───── Texto de lectura

El empresariado recuerda el papel que juega el Mar Menor en el liderazgo económica del turismo, con un 11,6% en el PIB de la Región de Murcia, sobre el 4,3% de la industria agrícola. Levanta la bandera de los 35.000 empleos directos y 50.000 indirectos y la capacidad transversal del turismo en el dinamismo del litoral.
Entre las 18 escuelas náuticas del Mar Menor hay «preocupación máxima», señala el gerente de Estación Náutica Mar Menor, Dionisio García. «La campaña de los escolares para marzo y abril está en el aire porque hay colegios que cancelaron en septiembre, aunque ahora el mar está mejor». Tampoco ayuda que la comunidad autónoma no haya actualizado las concesiones de muchos de los diez puertos deportivos, que tienen pendientes obras de mejora ambiental y gestión de residuos.
A. SALAS De los campos de Víctor Fernández Henarejos (57 años, Los Alcázares) solo salen los cargamentos de brócoli una vez al año. Comenta con ironía que otros productores agrarios le llaman 'el tonto del campo' porque se niega a exprimir sus tierras con dos o tres cosechas anuales, lo habitual en el Campo de Cartagena. «Con una me basta para que mi familia viva sin apuros; es lo que hemos hecho toda la vida mi abuelo, mi padre y yo», explica.
Víctor deja sus tierras a partir de mayo para que anide la canastera, una especie de golondrina grande en color pardo y con un círculo negro bajo el pico, que vuelve de África en primavera. «Utilizo abono orgánico en las tierras de la zona 1 -marcada por la ley- y en la zona 2 solo lo que exige la normativa», explica.
Cuando escucha a otros agricultores quejarse sobre la 'criminalización' del campo por la degradación del Mar Menor, responde que «yo no me siento culpable. No estoy investigado. No tengo miedo». Deja claro que «no todos somos iguales». Ha sentido en su propio bolsillo el efecto en cadena de la crisis ambiental, ya que este año se le han quedado sin huéspedes los 6 apartamentos que tiene en una localidad turística del Mar Menor.

──────────

■ **Retos**
a – En el texto sobre el Mar Menor, ¿cuántas escuelas náuticas hay en el Mar Menor?
b – Del texto sobre el Mar Menor, enumera a todas las personas que, según Víctor, han hecho siempre una sola cosecha al año.
Los datos no tienen ningún papel aquí.

───── Datos extraídos

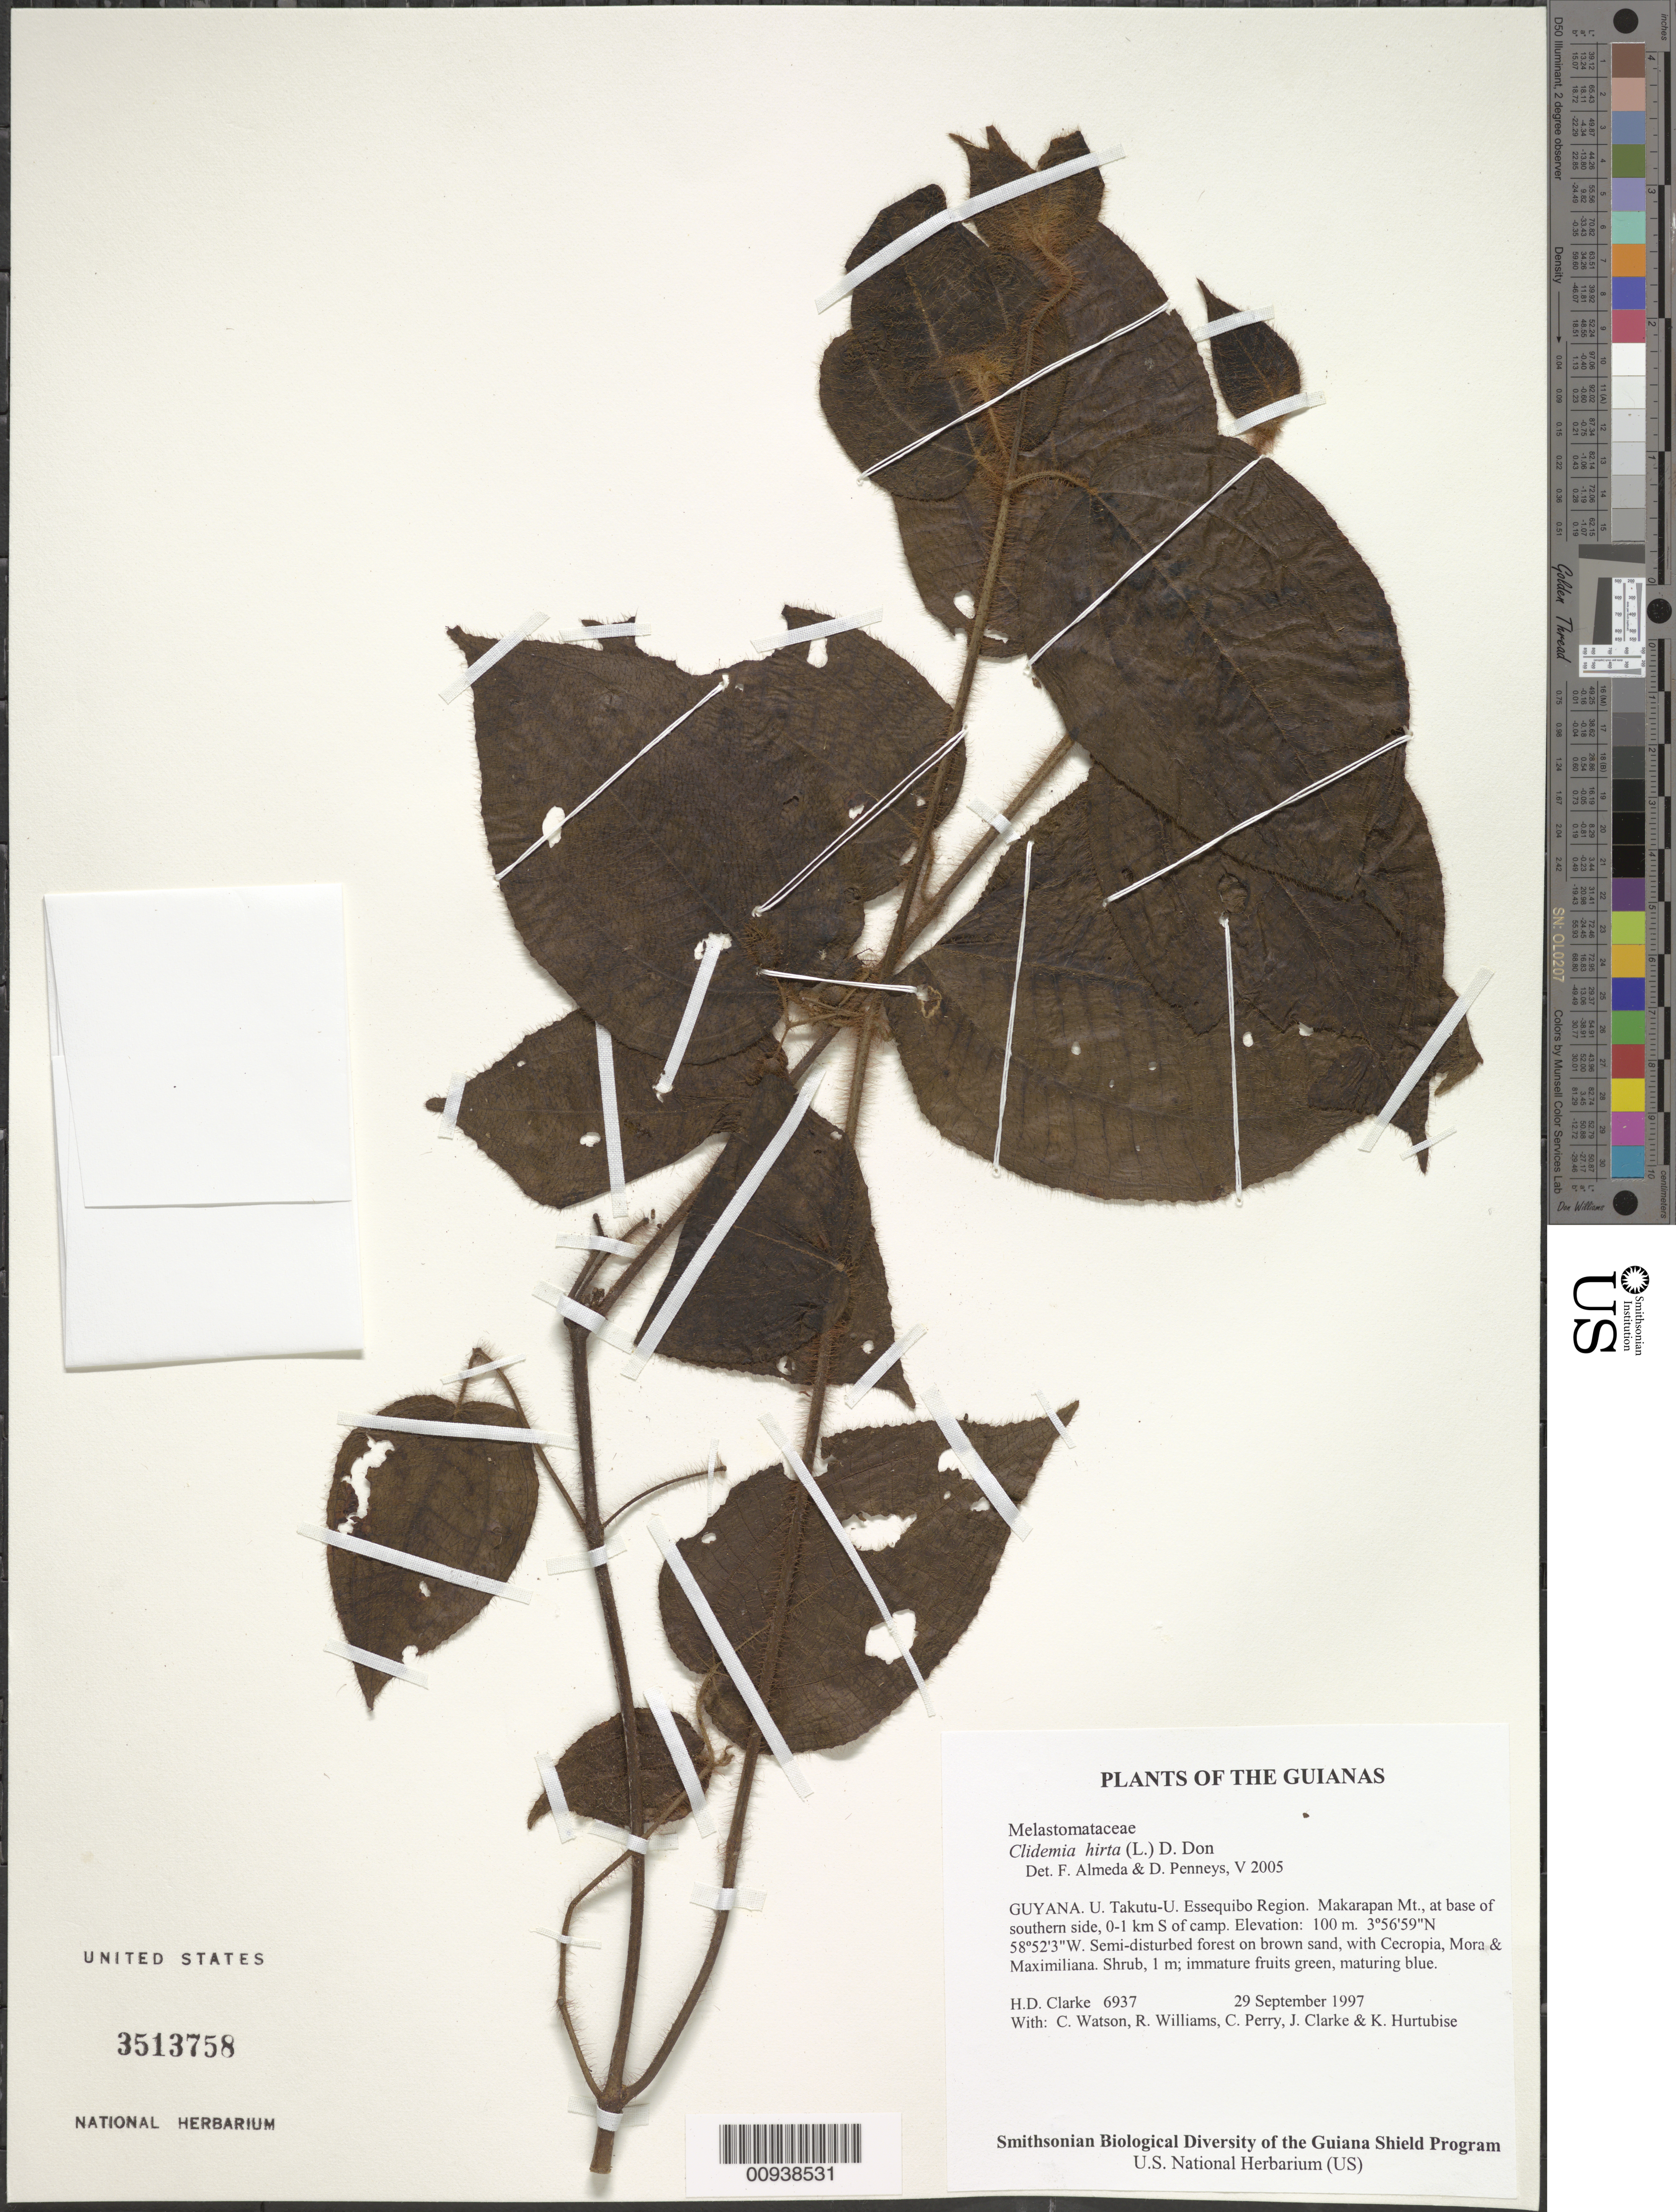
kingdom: Plantae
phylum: Tracheophyta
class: Magnoliopsida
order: Myrtales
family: Melastomataceae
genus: Clidemia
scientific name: Clidemia hirta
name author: (L.) D. Don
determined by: Almeda, F.; Penneys, D. S.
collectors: H. D. Clarke, C. Watson, R. Williams, C. Perry, J. Clarke & K. Hurtubise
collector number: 6937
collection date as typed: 29 September 1997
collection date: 1997-09-29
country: Guyana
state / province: U. Takutu-U. Essequibo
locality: Makarapan Mt., at base of southern side, 0-1 km S of camp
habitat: Semi-disturbed forest on brown sand, with Cecropia, Mora & Maximiliana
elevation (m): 100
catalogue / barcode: US 3513758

──────────

■ **Respuestas por tarea**
a – Hay 18 escuelas náuticas.

b – Su abuelo, su padre y él mismo.